La trilogie médiévale terminée et Uwe Lullis parti, c’est une page de l’histoire de Grave Digger qui s’est tournée avec Excalibur. Et même si le succès du combo, hormis chez les Teutons, reste tout de même assez relatif, le fossoyeur s’est mine de rien fait un nom et serait presque attendu au tournant avec cet album. Comme pour dire que quelque part, rien n’a changé, celui-ci sera simplement nommé The Grave Digger. Pour la petite histoire, Lullis a essayé de prendre le nom du groupe avec lui en partant mais n’en a finalement pas obtenu le droit. Petite vengeance personnelle donc ? Pourquoi pas…
Mais à vrai dire, ce n’est pas vraiment cela qui nous intéresse.

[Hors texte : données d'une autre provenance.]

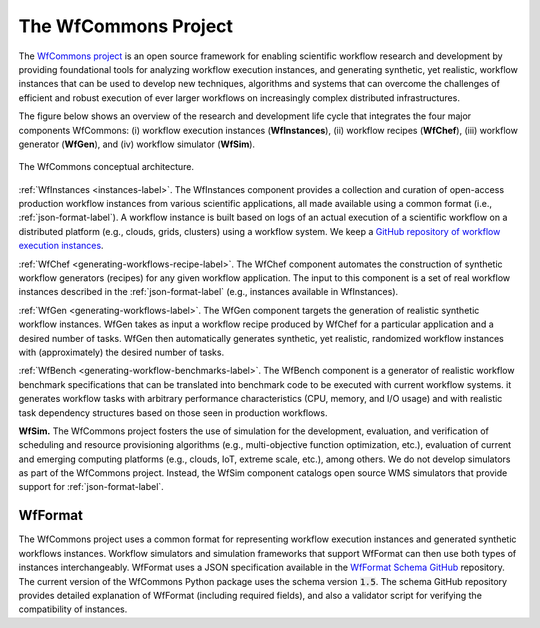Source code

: The WfCommons Project
=======================

The `WfCommons project <https://wfcommons.org>`_ is an open source framework
for enabling scientific workflow research and development by providing foundational
tools for analyzing workflow execution instances, and generating synthetic, yet
realistic, workflow instances that can be used to develop new techniques, algorithms
and systems that can overcome the challenges of efficient and robust execution of
ever larger workflows on increasingly complex distributed infrastructures.

The figure below shows an overview of the research and development life cycle that
integrates the four major components WfCommons: (i) workflow execution instances
(**WfInstances**), (ii) workflow recipes (**WfChef**), (iii) workflow generator
(**WfGen**), and (iv) workflow simulator (**WfSim**).

.. figure::  images/wfcommons.png
   :scale:   70 %
   :align:   center

   The WfCommons conceptual architecture.

:ref:`WfInstances <instances-label>`.
The WfInstances component provides a collection and curation of open-access
production workflow instances from various scientific applications, all made
available using a common format (i.e., :ref:`json-format-label`).
A workflow instance is built based on logs of an actual execution of a scientific
workflow on a distributed platform (e.g., clouds, grids, clusters) using a
workflow system. We keep a `GitHub repository of workflow execution instances
<https://github.com/wfcommons/WfInstances>`_.

:ref:`WfChef <generating-workflows-recipe-label>`.
The WfChef component automates the construction of synthetic workflow generators
(recipes) for any given workflow application. The input to this component is a set
of real workflow instances described in the :ref:`json-format-label` (e.g.,
instances available in WfInstances).

:ref:`WfGen <generating-workflows-label>`.
The WfGen component targets the generation of realistic synthetic workflow instances.
WfGen takes as input a workflow recipe produced by WfChef for a particular application
and a desired number of tasks. WfGen then automatically generates synthetic, yet
realistic, randomized workflow instances with (approximately) the desired number of
tasks.

:ref:`WfBench <generating-workflow-benchmarks-label>`.
The WfBench component is a generator of realistic workflow benchmark specifications 
that can be translated into benchmark code to be executed with current workflow 
systems. it generates workflow tasks with arbitrary performance characteristics (CPU,
memory, and I/O usage) and with realistic task dependency structures based on those 
seen in production workflows.

**WfSim.**
The WfCommons project fosters the use of simulation for the development, evaluation,
and verification of scheduling and resource provisioning algorithms (e.g.,
multi-objective function optimization, etc.), evaluation of current and emerging
computing platforms (e.g., clouds, IoT, extreme scale, etc.), among others.
We do not develop simulators as part of the WfCommons project. Instead, the WfSim
component catalogs open source WMS simulators that provide support for
:ref:`json-format-label`.

.. _json-format-label:

WfFormat
--------

The WfCommons project uses a common format for representing workflow execution
instances and generated synthetic workflows instances. Workflow simulators and
simulation frameworks that support WfFormat can then use both types of instances
interchangeably. WfFormat uses a JSON specification available in the
`WfFormat Schema GitHub <https://github.com/wfcommons/WfFormat>`_
repository. The current version of the WfCommons Python package uses the schema
version :code:`1.5`. The schema GitHub repository provides detailed explanation
of WfFormat (including required fields), and also a validator script for verifying
the compatibility of instances.
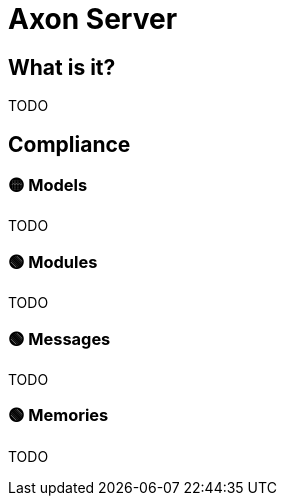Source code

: = Axon Server

== What is it?

TODO

== Compliance


=== 🟡 Models

TODO

=== 🟢 Modules

TODO

=== 🟢 Messages

TODO

=== 🟢 Memories

TODO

Non, l’information principale, c’est bien évidemment l’arrivée de Manni Schmidt (ex-Rage) au poste de joueur de wah-w… pardon, de guitariste. En effet, Uwe était tout de même responsable d’un bon paquet de riffs mythiques de ce que l’on pourrait appeler l’âge d’or des Allemands, et on se demande comment cette cuvée 2001 va donc bien pouvoir sonner. Et bien force est de reconnaitre que le petit nouveau s’en sort plutôt bien. Celui-ci possède un jeu plus varié que son prédécesseur et apporte une touche plus agressive, notamment par l’utilisation d’harmoniques artificielles. Les riffs sont également un poil plus groovy, en atteste le titre d’ouverture "Son of Evil". Pas de panique néanmoins, point de Pantera ici, on évolue toujours dans le heavy metal de tradition teutonne, transmise de génération en génération. Les refrains sont épais, les chœurs puissants et la double pédale omniprésente. Niveaux soli, les deux guitaristes ont au moins en commun une utilisation systématique de la wah-wah. Mais ceux de Manni sont plus travaillés tout en ne perdant rien en efficacité. Une chance pour lui (et les moyens aidant), la production de cet album est d’ailleurs un modèle de puissance et de clarté, ce qui sert à merveille la musique du fossoyeur.
Exit les concepts-albums médiévaux donc, on se retrouve en présence d’un simple enchainement de titres de heavy metal pur jus, et du bon ! L’album démarre très fort avec l’enchainement des deux tueries que sont "Son of Evil" et le tubesque titre éponyme, bien speed et fédérateur, marque de fabrique de la maison. On est également servi en gros mid-tempos ravageurs, avec la bien lourde "Scythe of Time", "Sacred Fire" ou encore "The House", qui après une introduction calme chantée par un Boltendahl qui arrive a entretenir l’illusion en voix claire, s’ouvre sur un gros riff épique à souhait et des couplets beuglés par le Chris que l’on aime, c’est-à-dire le Chris rauque et râpeux. On se serait bien passé de quelques passages en voix de tête, mais force est de reconnaître que l’homme a fait des progrès de ce côté-là (on pouvait parfois se demander comment il était possible de laisser passer de telles lignes de chant en studio par le passé…). Bref, une vraie réussite que ce titre, variant les ambiances et apportant une aération bienvenue à l’album. Tout ça peut donc repartir de plus belle avec un bon gros "King Pest" des familles. Le groupe nous fait même la blague de la pseudo-ballade avec "Silence". Mais personne n’est dupe et quand la guitare s’électrise enfin, accompagnée par la batterie et le grain caractéristique de Chris, on n’est pas vraiment surpris.
Une très agréable surprise donc que ce The Grave Digger. Le groupe réussit en effet le pari de rester fidèle à son style de prédilection tout en ne tombant pas dans la redite pure, et on finit par se dire que le départ de Uwe n’était pas forcément une mauvaise chose, tout en ayant la larme à l’œil en repensant à ses soli épiques, cheveux au vent, pied sur le retour. Mais la vraie force de cet album, c’est bien de ne proposer aucun moment réellement faible et d’être écoutable de bout en bout sans créer de problème auditif majeur, ce qui pouvait parfois être reproché à certains de ses prédécesseurs. Bref, de beaux jours s’annoncent encore pour Grave Digger, et c’est tant mieux.